Choix thérapeutiques. Le Dr Thomas Goter* a rappelé les grands principes de la prise en charge du cancer du poumon, aujourd’hui guidée par l’état clinique du patient, l’histologie de la tumeur et le niveau d’expression de PD-L1. Les données actuelles ne montrent pas de différence significative entre la chimiothérapie associée à l’immunothérapie (CT + IT) par voie intraveineuse et l’immunothérapie seule. En pratique, les oncologues privilégient la combinaison CT + IT pour les patients faiblement expresseurs de PD-L1, afin de limiter le risque de résistances, tandis que l’IT seule reste indiquée chez les forts expresseurs. Les résultats de l’étude PERSE sont attendus pour affiner ces choix thérapeutiques.

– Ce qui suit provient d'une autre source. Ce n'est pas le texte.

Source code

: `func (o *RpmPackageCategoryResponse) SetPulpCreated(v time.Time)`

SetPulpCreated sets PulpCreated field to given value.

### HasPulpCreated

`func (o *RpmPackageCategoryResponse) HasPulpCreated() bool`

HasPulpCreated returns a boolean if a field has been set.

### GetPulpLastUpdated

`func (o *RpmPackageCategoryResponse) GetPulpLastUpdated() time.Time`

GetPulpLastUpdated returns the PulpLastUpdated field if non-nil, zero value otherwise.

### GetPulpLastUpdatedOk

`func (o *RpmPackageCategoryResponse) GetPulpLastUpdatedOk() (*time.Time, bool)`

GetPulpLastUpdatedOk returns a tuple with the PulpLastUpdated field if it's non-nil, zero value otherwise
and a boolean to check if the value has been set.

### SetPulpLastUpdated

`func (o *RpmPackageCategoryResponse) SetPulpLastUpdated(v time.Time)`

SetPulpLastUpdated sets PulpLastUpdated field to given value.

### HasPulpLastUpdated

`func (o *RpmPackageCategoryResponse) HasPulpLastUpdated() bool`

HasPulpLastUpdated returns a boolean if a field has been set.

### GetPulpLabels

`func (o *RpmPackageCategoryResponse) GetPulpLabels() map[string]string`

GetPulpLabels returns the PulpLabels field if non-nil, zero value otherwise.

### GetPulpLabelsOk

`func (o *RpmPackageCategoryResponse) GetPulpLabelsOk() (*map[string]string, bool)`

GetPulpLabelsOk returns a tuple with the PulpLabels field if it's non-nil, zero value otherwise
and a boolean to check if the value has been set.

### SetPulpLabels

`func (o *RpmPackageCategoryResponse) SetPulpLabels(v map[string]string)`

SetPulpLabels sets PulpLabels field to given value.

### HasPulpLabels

Expérience organisationnelle. Le Dr Nicolas Cassou* (CH de Quimper) a présenté une expérience organisationnelle réussie autour des thérapies sous-cutanées. Son établissement a mis en place une salle dédiée, un poste infirmier tournant et un suivi en temps réel des flux patients. Ce modèle s’est révélé bénéfique à tous les niveaux :
pour les patients, réduction du temps passé à l’hôpital et confort accru ;
pour les équipes soignantes, plus de disponibilité et d’échanges ;
pour le service, un lissage de l’activité et une hausse de la capacité d’accueil, ayant conduit à une augmentation du nombre de créneaux disponibles en hôpital de jour.

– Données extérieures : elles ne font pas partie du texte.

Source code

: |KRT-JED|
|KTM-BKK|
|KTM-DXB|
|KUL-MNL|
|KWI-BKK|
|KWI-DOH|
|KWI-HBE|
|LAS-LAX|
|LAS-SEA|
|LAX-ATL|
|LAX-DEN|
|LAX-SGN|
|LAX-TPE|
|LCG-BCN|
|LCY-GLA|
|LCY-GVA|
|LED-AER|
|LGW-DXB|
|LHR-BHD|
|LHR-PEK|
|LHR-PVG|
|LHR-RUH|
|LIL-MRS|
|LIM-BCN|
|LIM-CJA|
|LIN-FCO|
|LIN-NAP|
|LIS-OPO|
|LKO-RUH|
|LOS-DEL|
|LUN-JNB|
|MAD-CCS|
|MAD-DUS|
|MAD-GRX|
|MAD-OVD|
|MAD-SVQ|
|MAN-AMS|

Ces retours confirment que les thérapies sous-cutanées, au-delà de leur aspect pharmacologique, sont un vecteur d’optimisation des parcours de soins et une opportunité de réorganisation hospitalière à fort impact.
*Dr Thomas Goter, pneumologue au CH Fougères. / Dr Nicolas Cassou, Pharmacien référent de la pharmacie des hôpitaux de Cornouaille à Quimper.